I usually shoot for \~10 seconds per batch.
## Manual vs API
Manual downloading/uploading might make sense if you're do the operation
only once. But when does it ever stop after the first time?
If you have trouble uploading, consider adding a few fake patients &
measurements and then download the csv. It might reveal something you
didn't anticipate. But be aware that it will be in the block matrix
format (*i.e.*, everything jammed into one rectangle.)
## REDCap's CDIS
The [Clinical Data Interoperability Services](https://projectredcap.org/software/cdis/) (CDIS)
use [FHIR](https://www.hl7.org/fhir/overview.html) to move data from
your institution's [EMR/EHR](https://www.healthit.gov/faq/what-are-differences-between-electronic-medical-records-electronic-health-records-and-personal)

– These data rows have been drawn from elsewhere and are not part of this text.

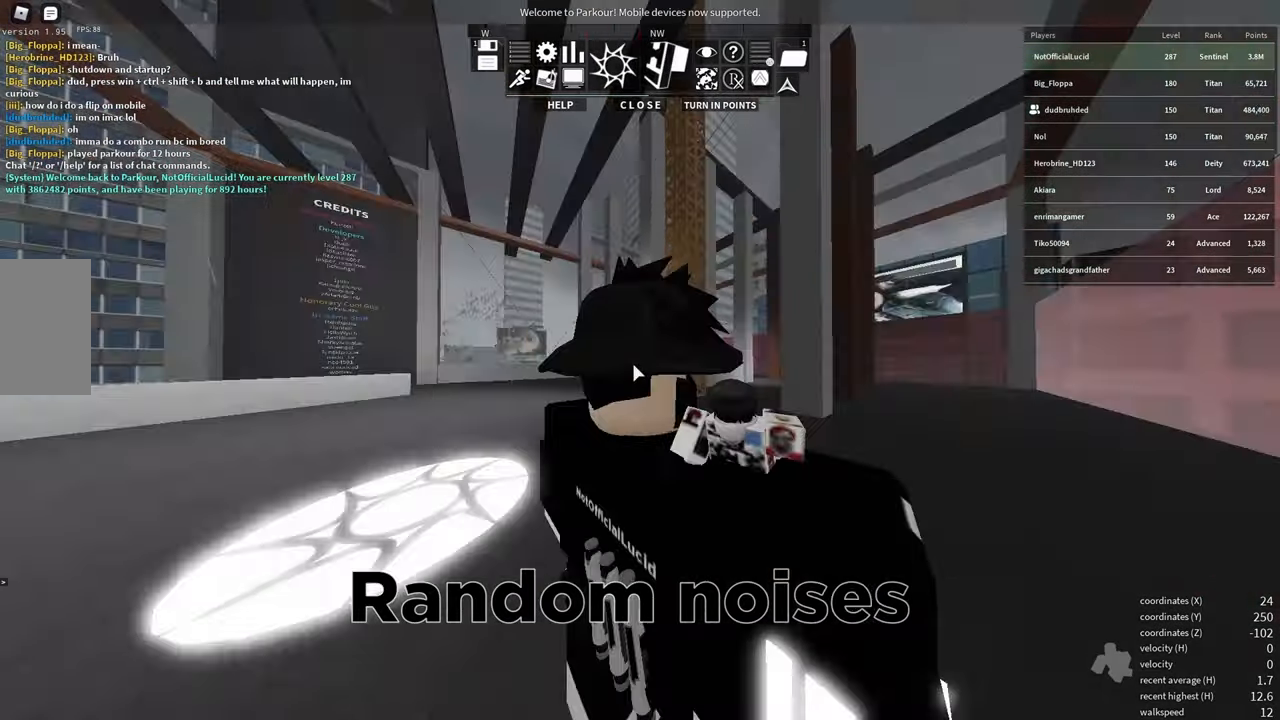
{"keys": [], "mouse": [], "events": []}
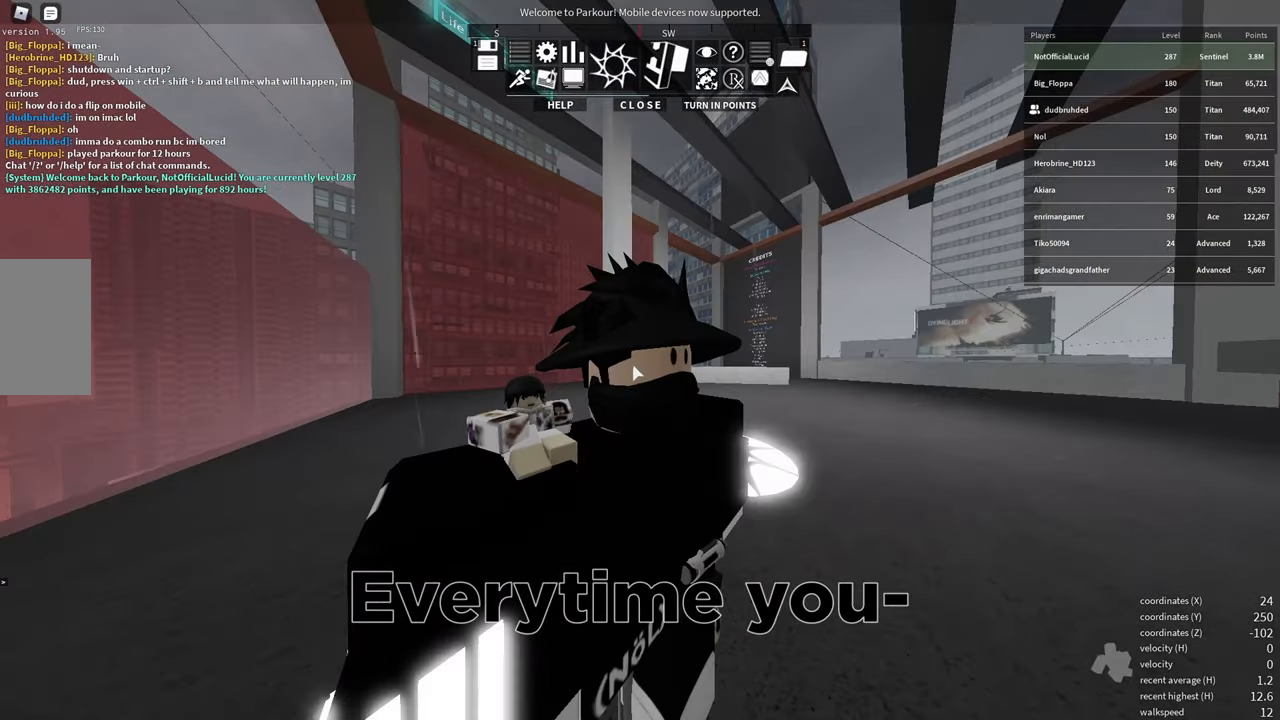
{"keys": [], "mouse": [], "events": []}
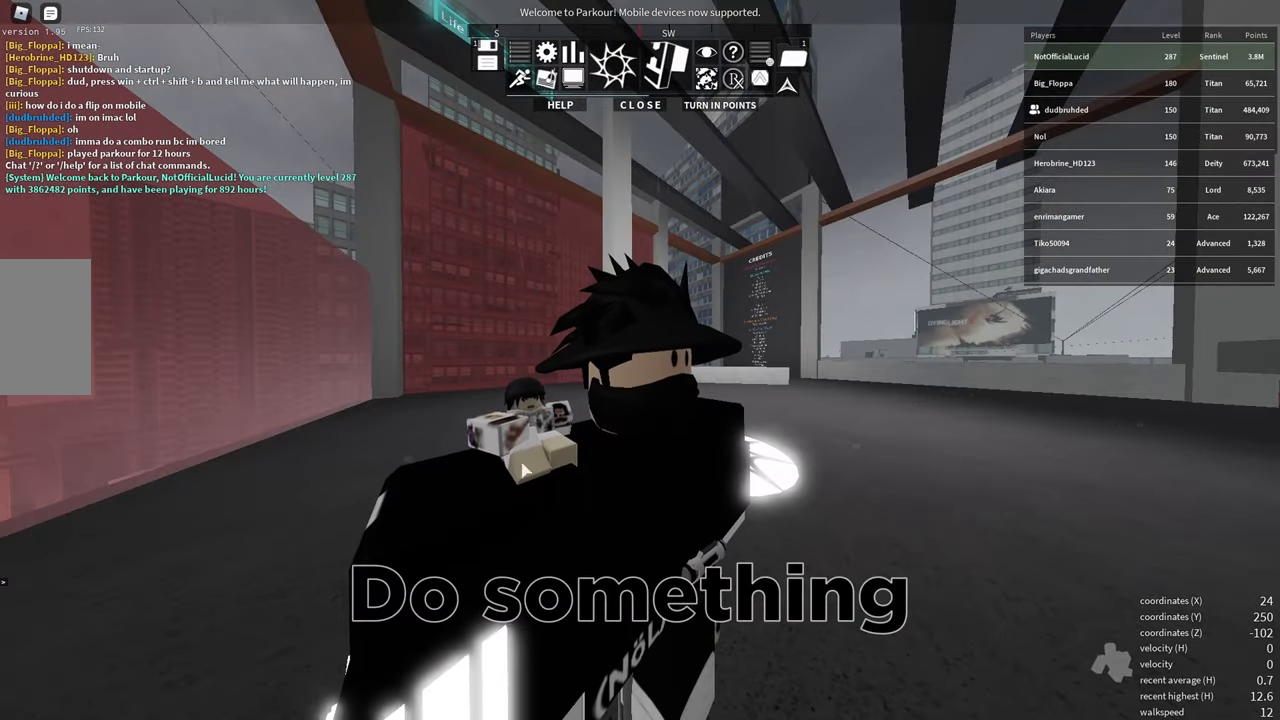
{"keys": [], "mouse": [], "events": []}
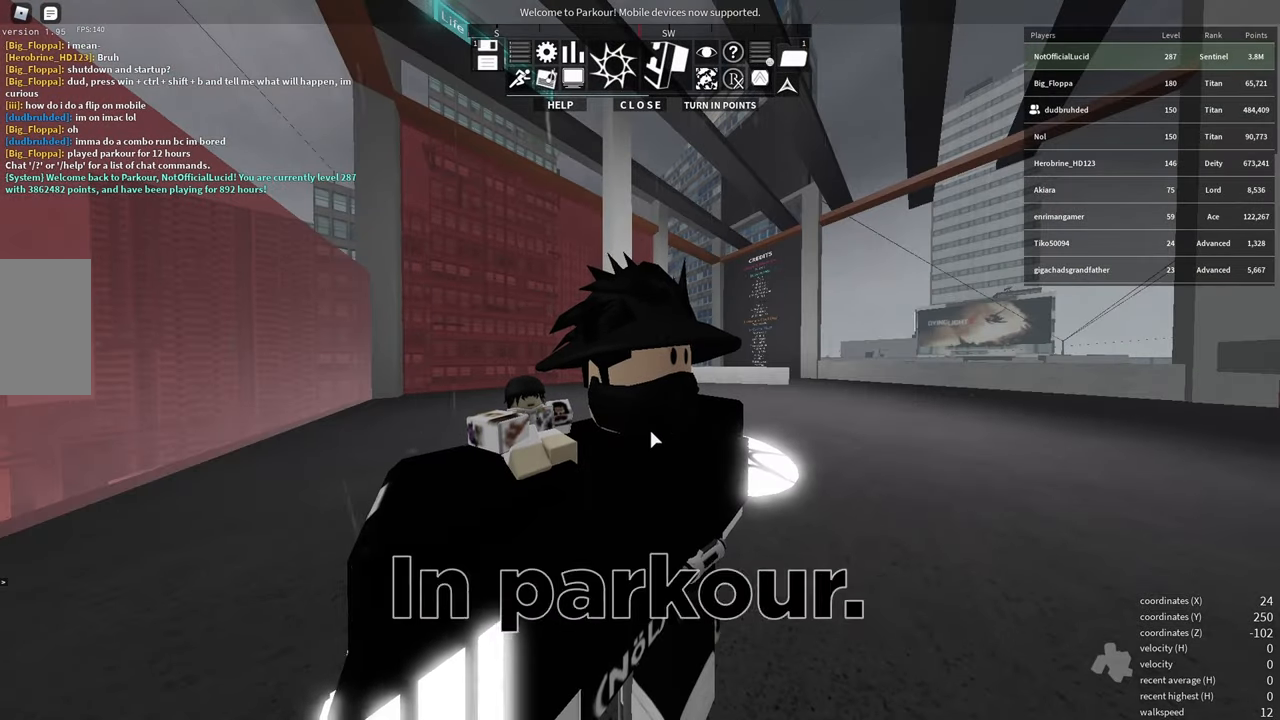
{"keys": ["s"], "mouse": [], "events": [[17, "d", "down"], [17, "w", "down"], [417, "w", "up"], [467, "d", "up"], [467, "s", "down"]]}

(eg, Epic, Cerner) to REDCap.
Research staff have control over which patient records are selected or eligible.
Conceptually it's similar to writing to REDCap's with the API,
but at much bigger scale.
Realistically, it takes months to get through your institution's human layers.
Once established, a project would be populated with EMR data
in much less development time
--assuming the desired data models corresponds with
FHIR [endpoints](https://hl7.org/fhir/endpoint.html).
# Notes
This vignette was originally designed for the [2023
R/Medicine](https://events.linuxfoundation.org/r-medicine/) workshop,
*Using REDCap and R to Rapidly Produce Biomedical Publications Cleaning
Medical Data* with [Raymond R.
Balise](https://github.com/RaymondBalise), Belén Hervera, Daniel Maya,
Anna Calderon, Tyler Bartholomew, Stephan Kadauke, and João Pedro
Carmezim Correia and the [2024
R/Medicine](https://rconsortium.github.io/RMedicine_website/Program.html)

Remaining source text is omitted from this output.